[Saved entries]
□ □ □ □ □ □ □

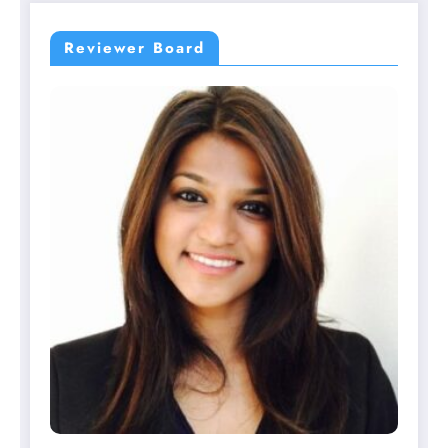
Reviewer Board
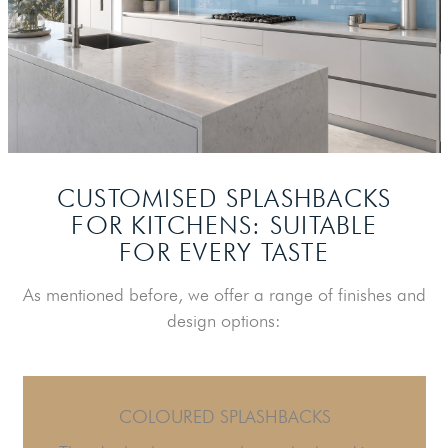
CUSTOMISED SPLASHBACKS
FOR KITCHENS:
SUITABLE
FOR EVERY TASTE
As mentioned before, we offer a range of finishes and
design options:
COLOURED SPLASHBACKS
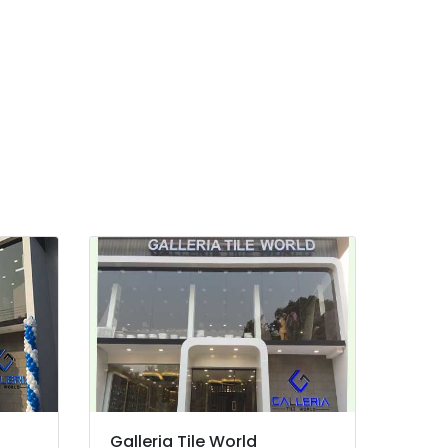
Galleria Tile World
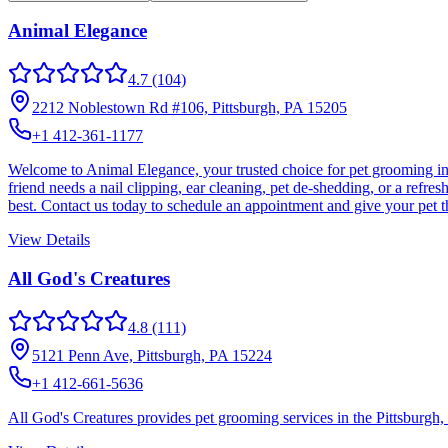
Animal Elegance
4.7
(104)
2212 Noblestown Rd #106, Pittsburgh, PA 15205
+1 412-361-1177
Welcome to Animal Elegance, your trusted choice for pet grooming in 
friend needs a nail clipping, ear cleaning, pet de-shedding, or a refr
best. Contact us today to schedule an appointment and give your pet 
View Details
All God's Creatures
4.8
(111)
5121 Penn Ave, Pittsburgh, PA 15224
+1 412-661-5636
All God's Creatures provides pet grooming services in the Pittsburgh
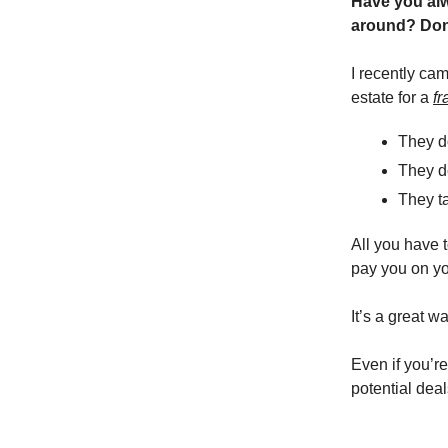
Have you alwa
around? Don
I recently ca
estate for a
fr
They do
They de
They ta
All you have t
pay you on yo
It’s a great w
Even if you’re
potential deal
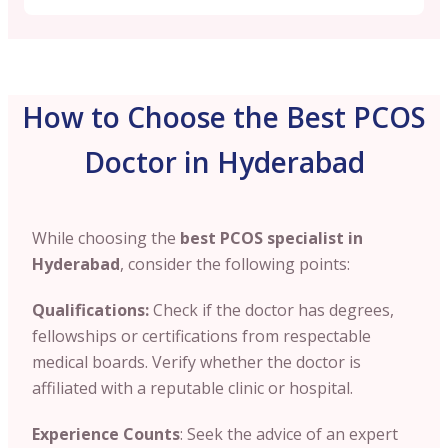
How to Choose the Best PCOS
Doctor in Hyderabad
While choosing the
best PCOS specialist in
Hyderabad
, consider the following points:
Qualifications:
Check if the doctor has degrees
,
fellowships or certifications from respectable
medical boards. Verify whether the doctor is
affiliated with a reputable clinic or hospital.
Experience Counts
: Seek the advice of an expert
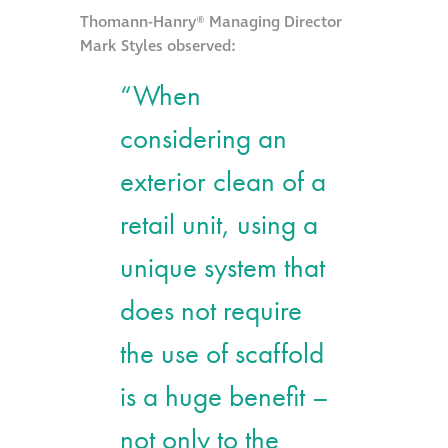
Thomann-Hanry® Managing Director
Mark Styles observed:
“When
considering an
exterior clean of a
retail unit, using a
unique system that
does not require
the use of scaffold
is a huge benefit –
not only to the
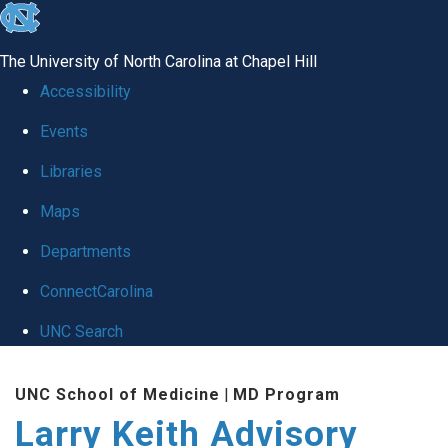
skip
to
The University of North Carolina at Chapel Hill
the
Accessibility
end
Events
of
Libraries
the
global
Maps
utility
Departments
bar
ConnectCarolina
UNC Search
Skip
UNC School of Medicine
|
MD Program
to
Larry Keith Advisory
main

□ □ □ □ □ □ □

JOB ITEM: Show every line in the records above that contains the word "PCOS".

EXERCISE SOLUTION:
How to Choose the Best PCOS
best PCOS specialist in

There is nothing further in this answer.